Thursday, September 9, 2010, 10:00 am — CFN Building 735 - Room B

NOTE: Seminar will be held in CFN Building 735 - Room B.

Recently, there has been increased interest in the controlled formation of dense, micron-sized nanoparticle clusters for a variety of applications, including digital printing, cellular imaging, and targeted therapies. Creating such assemblies via controlled aggregation of primary particles that are nanoscale, rather than direct synthesis of micron-sized particles structures, is desirable because a high degree of functionality can be incorporated onto the surface of each primary nanoparticle.

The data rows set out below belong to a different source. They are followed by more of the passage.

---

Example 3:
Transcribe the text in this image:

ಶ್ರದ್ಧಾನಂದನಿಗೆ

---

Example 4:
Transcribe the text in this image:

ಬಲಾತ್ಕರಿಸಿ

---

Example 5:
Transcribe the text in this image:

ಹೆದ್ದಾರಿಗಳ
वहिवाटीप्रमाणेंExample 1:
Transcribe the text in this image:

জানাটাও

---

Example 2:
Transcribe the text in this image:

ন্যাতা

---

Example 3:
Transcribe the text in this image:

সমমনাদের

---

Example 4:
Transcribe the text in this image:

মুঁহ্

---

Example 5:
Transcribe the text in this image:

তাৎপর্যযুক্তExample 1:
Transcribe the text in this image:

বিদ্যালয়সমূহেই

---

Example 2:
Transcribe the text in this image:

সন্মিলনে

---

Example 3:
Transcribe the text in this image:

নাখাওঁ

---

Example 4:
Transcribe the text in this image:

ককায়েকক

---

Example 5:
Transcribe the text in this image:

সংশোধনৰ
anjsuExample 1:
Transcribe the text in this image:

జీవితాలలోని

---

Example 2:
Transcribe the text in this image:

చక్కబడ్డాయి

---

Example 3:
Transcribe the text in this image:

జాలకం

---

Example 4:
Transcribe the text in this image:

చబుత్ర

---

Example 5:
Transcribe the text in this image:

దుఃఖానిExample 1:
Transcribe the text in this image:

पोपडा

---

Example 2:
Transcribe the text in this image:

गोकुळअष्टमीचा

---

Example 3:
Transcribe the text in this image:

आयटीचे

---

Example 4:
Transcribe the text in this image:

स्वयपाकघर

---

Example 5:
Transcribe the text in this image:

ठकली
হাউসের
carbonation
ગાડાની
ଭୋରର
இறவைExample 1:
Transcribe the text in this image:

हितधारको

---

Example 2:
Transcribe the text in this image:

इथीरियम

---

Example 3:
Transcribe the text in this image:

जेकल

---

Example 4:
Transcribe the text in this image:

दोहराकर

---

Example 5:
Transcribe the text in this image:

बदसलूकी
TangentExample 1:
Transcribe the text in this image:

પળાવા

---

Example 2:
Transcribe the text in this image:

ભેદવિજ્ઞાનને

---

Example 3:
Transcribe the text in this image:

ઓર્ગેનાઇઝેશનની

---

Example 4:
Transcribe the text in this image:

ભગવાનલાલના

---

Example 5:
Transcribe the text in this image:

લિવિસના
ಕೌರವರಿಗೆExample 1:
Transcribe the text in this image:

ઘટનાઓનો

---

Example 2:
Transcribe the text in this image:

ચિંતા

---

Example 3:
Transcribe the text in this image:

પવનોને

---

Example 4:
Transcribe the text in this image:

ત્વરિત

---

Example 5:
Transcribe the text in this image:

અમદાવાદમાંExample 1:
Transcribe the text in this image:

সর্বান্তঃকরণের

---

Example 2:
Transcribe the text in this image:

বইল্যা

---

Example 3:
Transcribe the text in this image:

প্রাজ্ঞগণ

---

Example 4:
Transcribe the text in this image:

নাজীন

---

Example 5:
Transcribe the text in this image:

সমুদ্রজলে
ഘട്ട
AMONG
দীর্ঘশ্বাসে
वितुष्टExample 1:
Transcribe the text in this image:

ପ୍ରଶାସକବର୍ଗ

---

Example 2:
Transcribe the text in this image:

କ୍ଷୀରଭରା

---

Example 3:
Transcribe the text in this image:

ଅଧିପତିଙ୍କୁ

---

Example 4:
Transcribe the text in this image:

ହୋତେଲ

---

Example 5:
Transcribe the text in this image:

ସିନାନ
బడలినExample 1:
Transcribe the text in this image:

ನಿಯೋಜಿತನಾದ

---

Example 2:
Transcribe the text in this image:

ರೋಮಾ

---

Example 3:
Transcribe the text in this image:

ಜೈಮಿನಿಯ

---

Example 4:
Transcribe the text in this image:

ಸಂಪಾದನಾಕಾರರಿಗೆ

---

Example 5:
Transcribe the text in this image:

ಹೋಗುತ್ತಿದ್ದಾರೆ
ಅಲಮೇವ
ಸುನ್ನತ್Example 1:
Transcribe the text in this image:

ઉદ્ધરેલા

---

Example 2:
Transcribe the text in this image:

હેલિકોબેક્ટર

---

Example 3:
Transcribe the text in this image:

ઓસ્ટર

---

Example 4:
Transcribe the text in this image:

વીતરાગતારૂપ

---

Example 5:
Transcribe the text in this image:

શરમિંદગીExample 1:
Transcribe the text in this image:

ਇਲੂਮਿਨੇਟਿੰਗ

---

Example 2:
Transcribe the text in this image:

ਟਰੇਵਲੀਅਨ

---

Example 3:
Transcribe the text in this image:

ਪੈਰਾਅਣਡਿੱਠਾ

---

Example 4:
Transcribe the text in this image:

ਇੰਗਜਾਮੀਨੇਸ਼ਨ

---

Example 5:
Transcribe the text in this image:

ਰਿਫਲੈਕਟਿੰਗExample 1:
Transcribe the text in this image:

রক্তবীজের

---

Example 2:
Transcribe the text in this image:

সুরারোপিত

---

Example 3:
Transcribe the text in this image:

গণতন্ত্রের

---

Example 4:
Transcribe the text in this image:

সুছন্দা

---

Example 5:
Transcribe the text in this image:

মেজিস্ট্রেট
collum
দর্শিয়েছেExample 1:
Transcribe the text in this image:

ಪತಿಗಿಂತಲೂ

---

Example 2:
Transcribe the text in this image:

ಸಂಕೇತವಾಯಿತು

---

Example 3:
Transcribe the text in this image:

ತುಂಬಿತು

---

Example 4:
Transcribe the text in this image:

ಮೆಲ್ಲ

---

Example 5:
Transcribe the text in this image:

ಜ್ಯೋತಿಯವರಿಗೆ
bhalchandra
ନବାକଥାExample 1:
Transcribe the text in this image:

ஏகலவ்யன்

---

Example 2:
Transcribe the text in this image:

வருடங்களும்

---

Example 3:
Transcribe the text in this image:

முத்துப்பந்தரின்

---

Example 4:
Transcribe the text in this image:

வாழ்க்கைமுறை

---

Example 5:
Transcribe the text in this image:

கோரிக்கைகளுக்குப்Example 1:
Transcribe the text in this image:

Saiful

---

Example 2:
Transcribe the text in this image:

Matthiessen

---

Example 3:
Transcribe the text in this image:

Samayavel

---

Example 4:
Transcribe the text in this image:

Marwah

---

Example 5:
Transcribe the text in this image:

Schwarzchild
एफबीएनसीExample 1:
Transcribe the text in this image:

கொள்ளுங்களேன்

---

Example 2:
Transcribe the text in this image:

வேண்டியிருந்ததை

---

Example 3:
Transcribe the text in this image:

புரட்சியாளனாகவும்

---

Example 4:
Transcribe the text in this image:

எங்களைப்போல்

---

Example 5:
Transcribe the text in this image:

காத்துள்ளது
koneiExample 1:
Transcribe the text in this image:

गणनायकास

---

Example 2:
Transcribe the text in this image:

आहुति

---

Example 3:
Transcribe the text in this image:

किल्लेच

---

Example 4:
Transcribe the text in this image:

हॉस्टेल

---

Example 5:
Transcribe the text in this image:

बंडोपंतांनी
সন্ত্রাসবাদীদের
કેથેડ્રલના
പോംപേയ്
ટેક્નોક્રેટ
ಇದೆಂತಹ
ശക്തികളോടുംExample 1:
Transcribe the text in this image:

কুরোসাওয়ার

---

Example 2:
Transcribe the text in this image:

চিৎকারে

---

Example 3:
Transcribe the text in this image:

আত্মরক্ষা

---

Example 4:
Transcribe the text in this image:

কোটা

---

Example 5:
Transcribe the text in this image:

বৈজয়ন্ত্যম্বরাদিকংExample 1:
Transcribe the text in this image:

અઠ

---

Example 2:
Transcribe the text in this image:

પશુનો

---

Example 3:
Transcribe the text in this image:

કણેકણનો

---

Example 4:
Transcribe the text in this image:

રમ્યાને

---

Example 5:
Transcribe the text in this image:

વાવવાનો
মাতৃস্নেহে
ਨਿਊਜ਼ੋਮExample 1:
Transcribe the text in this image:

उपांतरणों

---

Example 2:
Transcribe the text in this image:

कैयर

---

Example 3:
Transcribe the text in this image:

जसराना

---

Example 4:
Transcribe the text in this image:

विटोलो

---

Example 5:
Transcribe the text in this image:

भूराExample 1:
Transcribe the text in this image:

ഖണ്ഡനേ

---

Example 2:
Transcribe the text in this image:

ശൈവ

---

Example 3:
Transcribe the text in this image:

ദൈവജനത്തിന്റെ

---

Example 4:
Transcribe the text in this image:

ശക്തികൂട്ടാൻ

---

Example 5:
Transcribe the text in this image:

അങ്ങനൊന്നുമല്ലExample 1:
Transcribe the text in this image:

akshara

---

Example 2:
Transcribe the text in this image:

The classic experimental and theoretical work on microstructure and aggregation kinetics of attractive colloids focuses on systems with short-range attractions that form fractal aggregates and gels. However, the physics of formation of dense clusters appears to be quite different, with dense microclusters occurring in systems with intermediate-range attractive forces. In this talk, I will discuss how the large-scale structure and rheology of attractive dispersions can be tuned via the strength and range of interparticle attractions. Two experimental systems will be described in detail: (i) spherical polystyrene particles with hydrophobically-modified polyacrylic acid chains attached to the surface, and (ii) a disk-shaped synthetic clay, Laponite®, with poly(ethylene oxide) chains that weakly adsorb to the surface. Small-angle and ultra small-angle neutron scattering (SANS and USANS) results suggest that the surface roughness of clusters increases with increasing strength of attraction. Moreover, the rheology of system (ii) displays interesting re-entrant behavior, whereby gels of Laponite® particles melt and decrease in viscosity as interparticle attractions increase. This phenomena, which may be related to particle clustering, enables processing of dispersions with high particle loadings.